*** Text passage

In hindsight it would have been nicer

Agora Contributor: Yiannis Mouzakis

The Greek bailout was primarily designed to protect the rest of the eurozone from contagion in its banking sector. It's basically as simple as that. International Monetary Fund managing director Christine Lagarde admitted as much in an interview on Monday. “The choice was made to make sure the Europeans built their firewall first before anything very serious was done about the Greek debt,” Lagarde told CNN's Christiane Amanpour.

The IMF's chief, who had a key role in the events of spring 2010 as France's Finance Minister, admitted that "in hindsight it would have been nicer" had a resturcturing of Greek debt happened before it was actually carried out in March 2012 but: "it would have been a possible major, major exposure for the whole of the eurozone." Of course, Lagarde wasn't telling us anything we didn't know, or at least anything the IMF hadn't already shared with anyone willing to listen.

Only a month had passed since the three-year anniversary of Greece signing its first memorandum of understanding with the troika in May 2010, when the IMF made a major contribution towards removing the pretence and nonsense involved in the debate about the Greek case thanks to its publication of the ex-post evaluation of Greece’s 2010 Stand-By Agreement.

In the document published on the 5th of June after its contents were leaked by the Wall Street Journal's Matina Stevis, the IMF openly admits that Greece’s bailout had two key characteristics. Primarily, it was a holding operation so a firewall could be built to prevent any spillovers to other vulnerable peripheral eurozone countries, which would have major implications for core eurozone countries’ banking systems. Secondly, it was designed on the basis that there was a politically constrained “financial envelope” and the program simply had to be designed around it and made to work. These assertions have never been denied by eurozone officials and politicians.

******
*** Source material

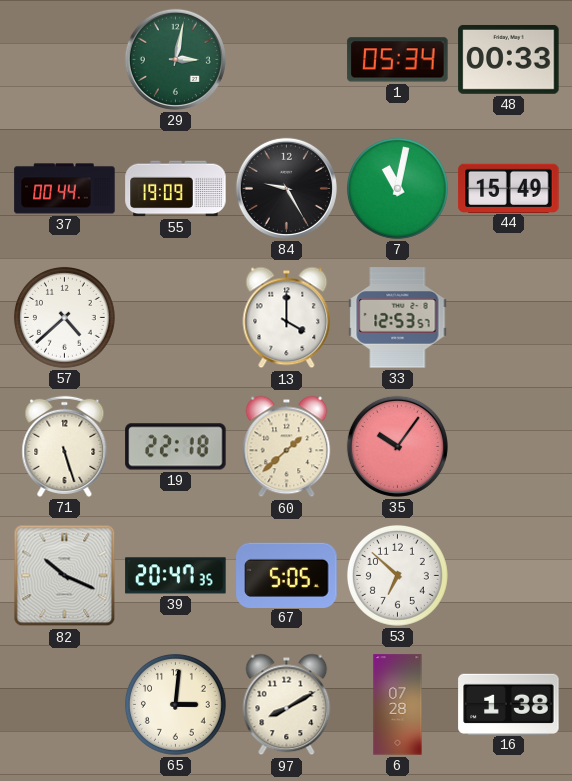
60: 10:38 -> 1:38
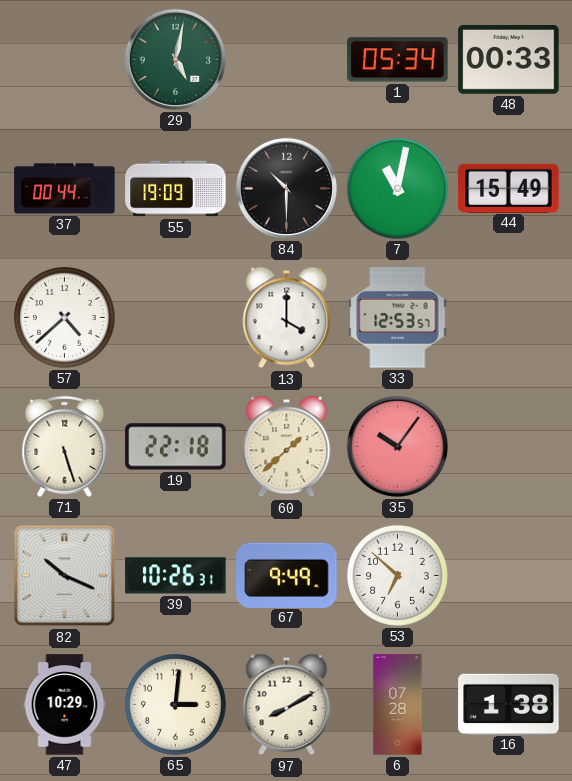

******

▶ Things to do:
1. From the commentary on the Greek bailout, extract everything from "Agora Contributor: Yiannis" down to "told CNN's Christiane Amanpour.".
2. Extend the commentary on the Greek bailout from the point where it stops.

▶ Exercise results:
1.
Agora Contributor: Yiannis Mouzakis

The Greek bailout was primarily designed to protect the rest of the eurozone from contagion in its banking sector. It's basically as simple as that. International Monetary Fund managing director Christine Lagarde admitted as much in an interview on Monday. “The choice was made to make sure the Europeans built their firewall first before anything very serious was done about the Greek debt,” Lagarde told CNN's Christiane Amanpour.

2.
The whole process was reverse engineered based on how much money eurozone partners were willing to make available rather than how much financing was required to get Greece out of its debt hole within a timeframe that would not allow severe damage to the economy.

The evolution over time of the eurozone’s response to the Greek crisis is characteristic to what the IMF outlines in its report.  What seems to be an inconsistency in the eurozone decision-making process simply reflects tactics being adjusted as the firewall and others measures were put in place, leading to Greece gradually being ring-fenced.

Talk of debt restructuring in the spring of 2010 seemed a red herring but it suddenly became part of the eurozone's official crisis management toolkit in Deauville in October 2010 but not part of a solution for Greece until July 2011. The first plan for a PSI consisting of a 20% haircut in present value terms was soon abandoned and the second PSI was agreed in the end of October 2011 when the eurozone took actually a leading role in securing.

Between May 2010 and October 2011 banks in core eurozone member states sharply reduced their exposure to Greece either via maturities through the program’s financing or the ECB, which was buying Greek debt via the SMP.

In the meantime, the IMF admits that from early 2011 it was evident that the program and debt trajectory were veering off track. This is in contrast to the often cited criticism that Greece’s program failed because of poor implementation. As much as it is true that Greek politicians and vested interests resisted structural reforms, the first couple of reviews the IMF actually praised in the commitment of the then Papandreou government that fully met over 90% of the program’s conditionality and benchmarks.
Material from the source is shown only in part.